The politics and policy of global inflation will begin to shape markets as major global economies push back in direct and indirect ways on the surging price of oil.
It would appear that the combined action is an attempt to keep oil prices below $80 per barrel, which may prove difficult.
Recent jawboning of the oil market by the Biden administration and its global allies has resulted in a roughly 9% decline in the price of the U.S. benchmark West Texas Intermediate since late October and a 6% decline in global benchmark Brent crude.
And now, major economies have taken action. For the second time in the past decade, there has been a coordinated release of the strategic petroleum reserves of major economies to directly push down the price of oil and indirectly the cost of gasoline during a time of rising global inflation.
The United States said on Tuesday that it would release 50 million barrels from its strategic reserves—32 million over the next several months and 18 million in an accelerated release from previously announced sales.
Other countries will participate in the coordinated release, including 5 million barrels by India, 7.3 million by China, 1.5 million by the U.K. and an unspecified quantity by both Japan and South Korea.
It would appear that the combined action is an attempt to keep oil prices below $80 per barrel, which may prove difficult given the lack of investment and production declines over the past few years.
Still, for these economies, the coordinated release is largely a risk-free action because they can sell oil at anywhere between $77 and $82 per barrel at current prices and replenish the stocks inside the strategic petroleum reserve by purchasing out along the curve where the cost is roughly $60 in 2026 contracts. This policy action can be effectively hedged by each domestic energy authority.
Further price declines will most likely come from a combination of public pressure by governments, risks in the oil and energy markets, possible increases in domestic U.S. shale production and the willingness of OPEC to follow through on its commitment to add 400,000 barrels per day to global supply in 2023. If these actions are successful, they will have a big effect on reducing inflation in the near to medium term.
But the actual probability of policy success is quite limited and these actions will have more to do with public and political optics.

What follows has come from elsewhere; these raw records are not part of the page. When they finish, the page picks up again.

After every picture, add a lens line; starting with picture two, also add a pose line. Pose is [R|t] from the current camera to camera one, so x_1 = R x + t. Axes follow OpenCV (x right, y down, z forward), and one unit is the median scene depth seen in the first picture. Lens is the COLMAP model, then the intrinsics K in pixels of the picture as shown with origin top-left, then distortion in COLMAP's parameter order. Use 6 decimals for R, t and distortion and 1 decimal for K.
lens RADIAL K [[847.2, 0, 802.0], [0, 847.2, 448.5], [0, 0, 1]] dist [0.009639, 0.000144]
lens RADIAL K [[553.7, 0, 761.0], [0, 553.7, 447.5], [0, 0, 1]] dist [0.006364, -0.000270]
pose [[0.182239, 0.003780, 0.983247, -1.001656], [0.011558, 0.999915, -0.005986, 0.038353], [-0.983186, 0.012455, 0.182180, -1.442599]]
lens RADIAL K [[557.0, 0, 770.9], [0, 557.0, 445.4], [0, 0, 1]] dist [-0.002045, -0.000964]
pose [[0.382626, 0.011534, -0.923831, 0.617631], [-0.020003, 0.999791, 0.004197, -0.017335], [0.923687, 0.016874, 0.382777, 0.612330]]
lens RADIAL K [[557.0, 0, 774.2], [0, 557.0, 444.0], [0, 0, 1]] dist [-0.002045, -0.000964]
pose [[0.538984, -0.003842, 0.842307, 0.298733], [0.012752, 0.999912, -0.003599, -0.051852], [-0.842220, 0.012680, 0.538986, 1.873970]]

The policy and political logic here is that it is better to try to do something as opposed to achieve a discrete policy goal. That is because actual achievement through this policy path will almost certainly prove ephemeral.
That being said, the price of oil is determined in large part by speculative activity, or just oversimplified paper trading, and is only tangentially related to supply and demand dynamics in the market.

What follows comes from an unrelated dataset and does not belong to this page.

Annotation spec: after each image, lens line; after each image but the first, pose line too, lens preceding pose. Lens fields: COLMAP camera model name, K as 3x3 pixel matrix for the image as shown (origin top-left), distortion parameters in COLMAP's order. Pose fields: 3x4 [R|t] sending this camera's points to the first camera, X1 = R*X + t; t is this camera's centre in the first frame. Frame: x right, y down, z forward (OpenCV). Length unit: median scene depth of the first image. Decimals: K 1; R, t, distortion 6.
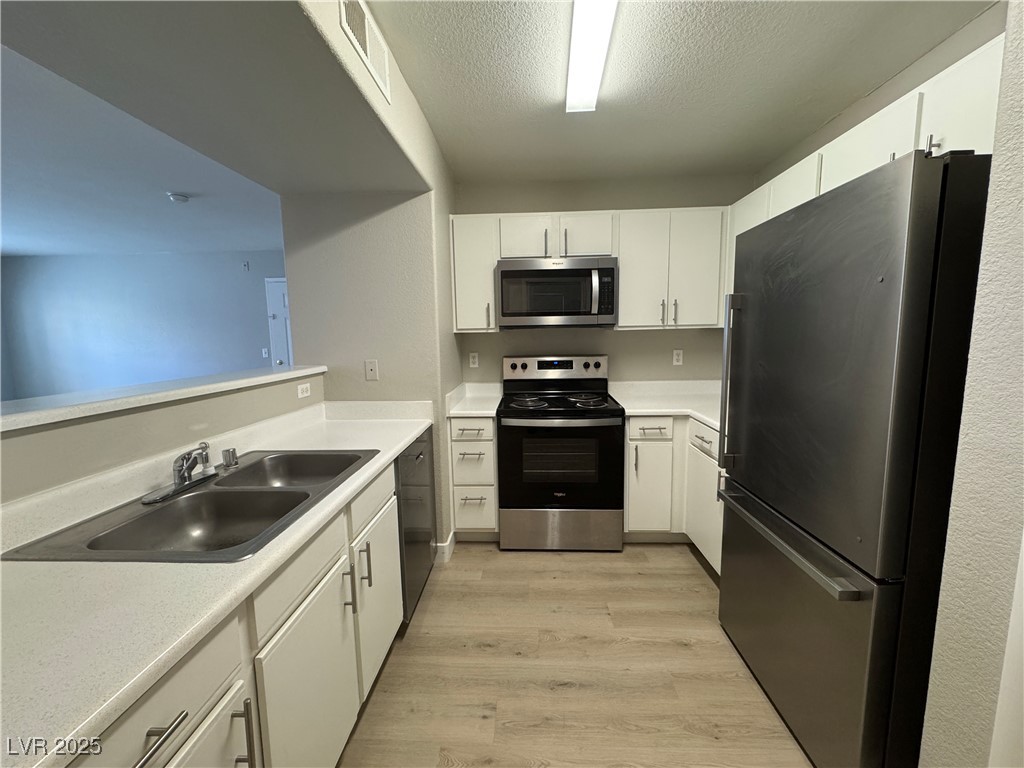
lens RADIAL K [[409.8, 0, 512.0], [0, 409.8, 384.0], [0, 0, 1]] dist [-0.004027, -0.000136]
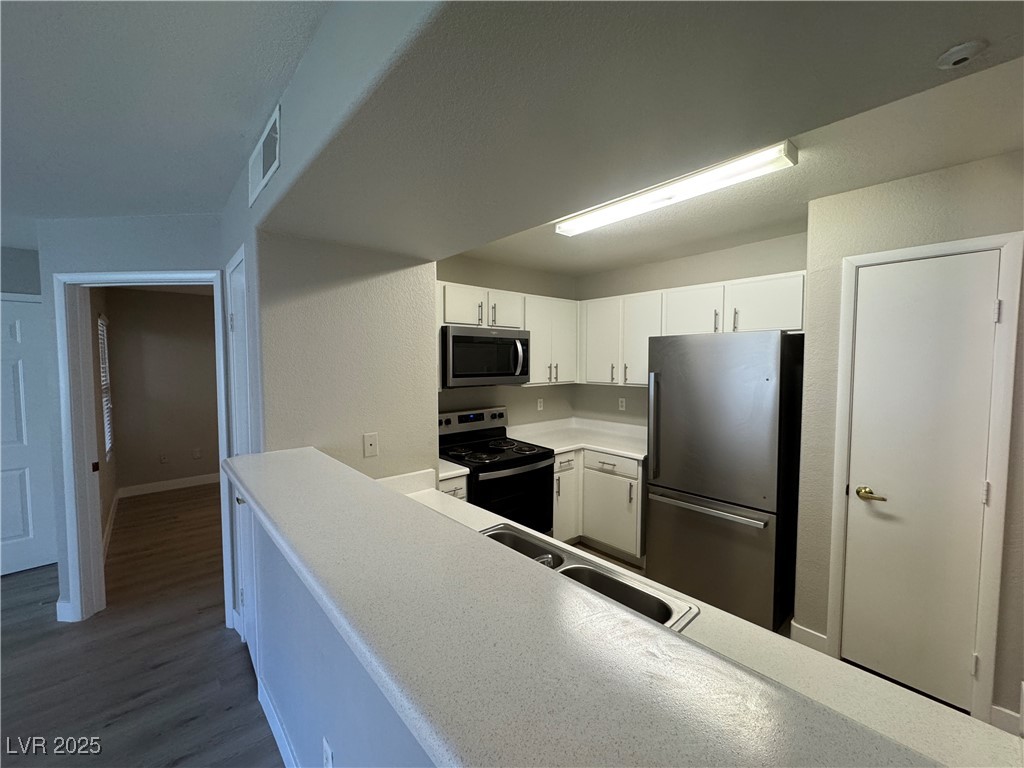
lens RADIAL K [[407.2, 0, 512.0], [0, 407.2, 384.0], [0, 0, 1]] dist [0.000906, 0.000064]
pose [[0.715076, -0.024653, 0.698612, -0.647363], [0.076700, 0.996111, -0.043357, -0.090961], [-0.694826, 0.084587, 0.714186, 0.140617]]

The paper market in oil is 30 to 50 times larger than the actual physical market, and this explains the action taken by the major economies. At the end of the day, it is the speculative channel where actions like the ones taken by the six major economies may work to the extent that they do.
The domestic oil market
The domestic oil and gasoline market has been in disarray for much of the past 10 years. This has to do with malinvestment in domestic production that resulted in a peak in tight oil production in 2013, well before anyone uttered the phrase ESG. But over the past two years, investment in the industry has been curtailed as discipline by financiers has returned to the market amid revived demand.

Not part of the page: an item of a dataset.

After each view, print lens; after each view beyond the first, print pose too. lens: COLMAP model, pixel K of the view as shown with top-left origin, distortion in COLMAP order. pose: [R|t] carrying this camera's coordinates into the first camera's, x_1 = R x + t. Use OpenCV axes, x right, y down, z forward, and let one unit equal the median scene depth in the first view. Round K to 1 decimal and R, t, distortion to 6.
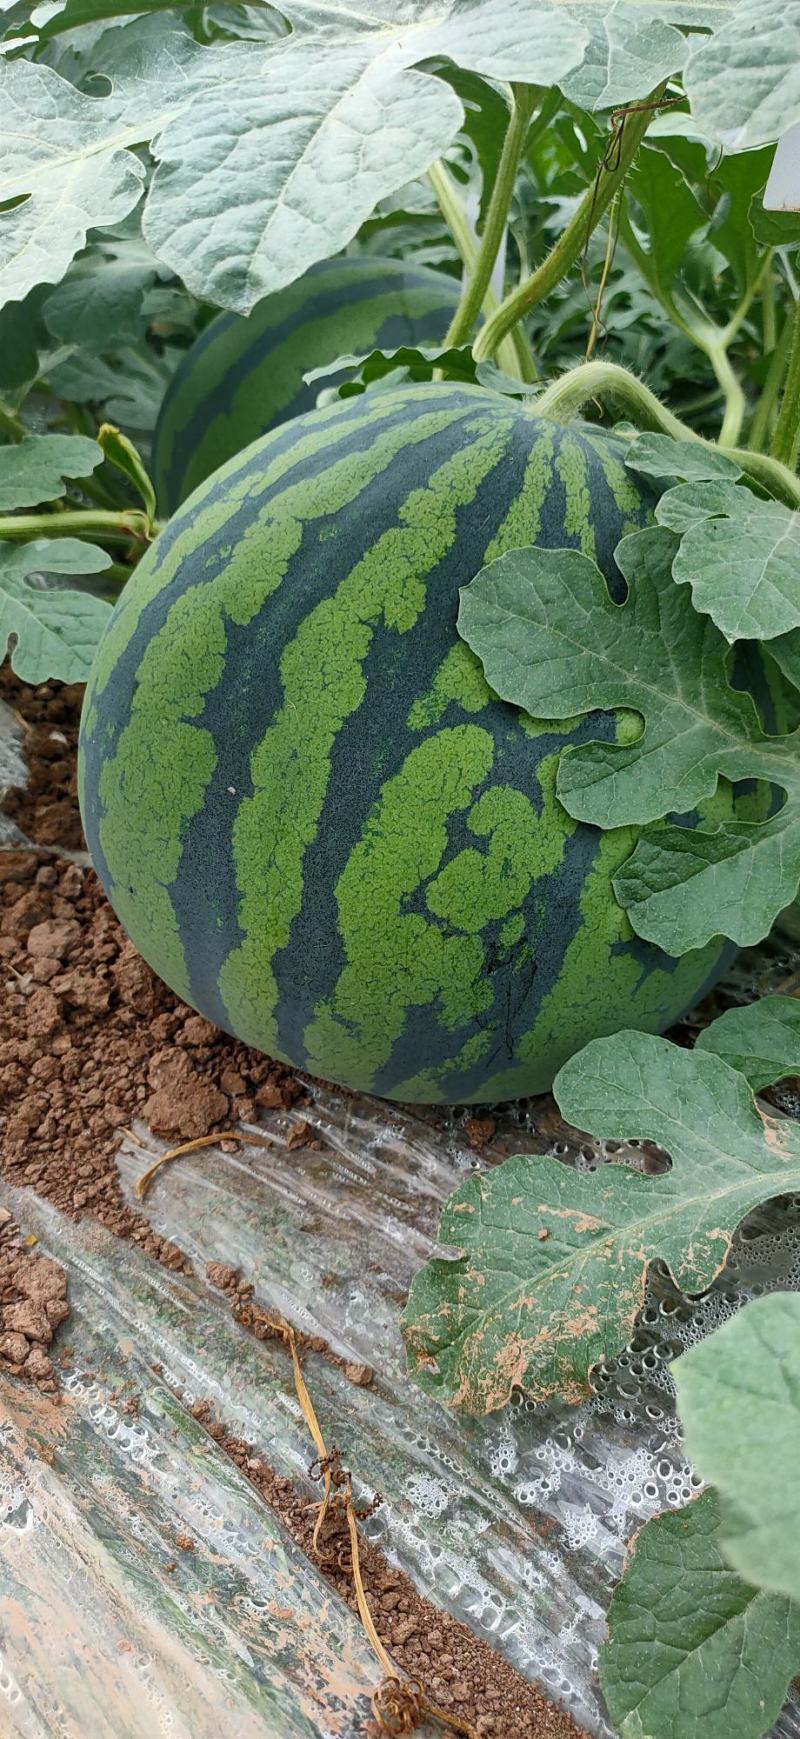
lens RADIAL K [[1037.7, 0, 401.9], [0, 1037.7, 869.1], [0, 0, 1]] dist [-0.001132, 0.000074]
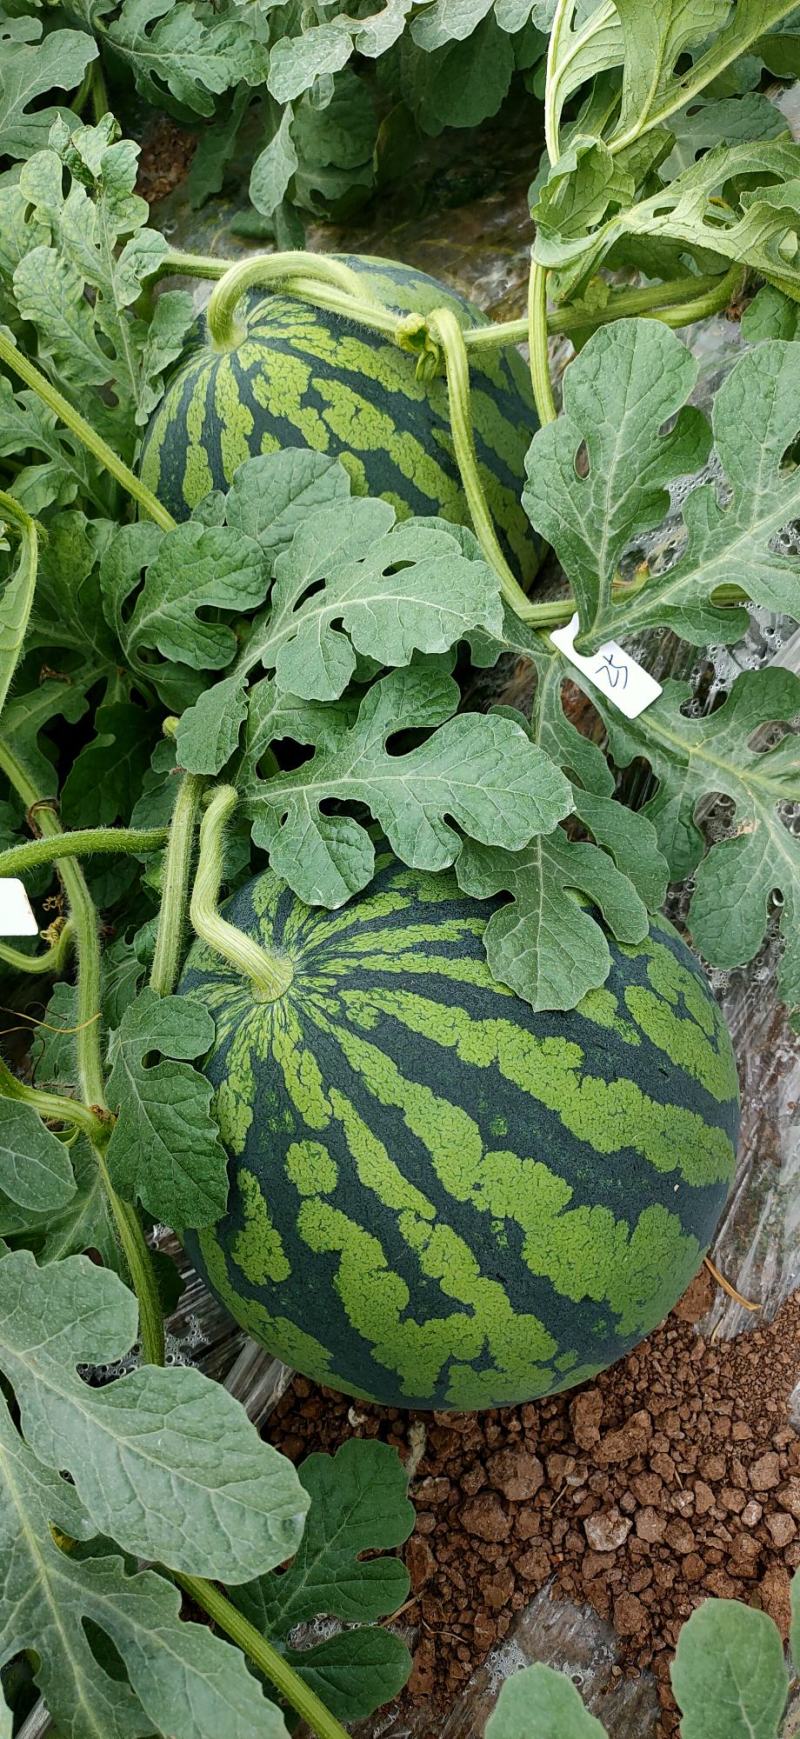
lens RADIAL K [[1037.7, 0, 401.1], [0, 1037.7, 869.4], [0, 0, 1]] dist [-0.001132, 0.000074]
pose [[-0.147333, -0.922027, 0.357994, -0.214623], [0.862327, 0.057534, 0.503072, -1.067084], [-0.484443, 0.382827, 0.786612, -0.002611]]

Production of shale oil and natural gas in the Permian region of Texas and New Mexico─which was drastically curtailed during the pandemic─is finally reaching pre-pandemic levels. According to the latest information from the U.S. Energy Information Administration, oil production rose by 67,000 barrels per day and natural gas production increased by a million cubic feet/day month over month. Estimates by Rystad put the monthly increase in total U.S. shale production at 76,000 per day, which is an 8% increase over last year.
Domestic gasoline prices
Gasoline prices in the U.S., which stand at $3.40 per gallon for regular, are up by 92% from their pandemic low of $1.77. A more useful comparison, however, might be that current gas prices are more than 30% higher than the rolling five-year average of $2.59 per gallon that prevailed before the pandemic.
Perhaps a better way to look at the price of gasoline is over a longer time frame and by adjusting for inflation. Using the rolling five-year benchmark, the 2015 consumer price index gasoline index of 288.5 shows a real gasoline price of roughly $2.96 per gallon, or up by 15.2%.
Tangible policy achievements will almost certainly prove short-lived given the relatively modest release into a global market largely dominated by the OPEC cartel.
On an inflation-adjusted basis, the cost of domestic gasoline has increased very little in the long-term. That will provide cold comfort for households still struggling in the aftermath of the pandemic and spending more of their fixed monthly costs on energy and transportation. That is why the six governments of the major economies sought to act in coordination.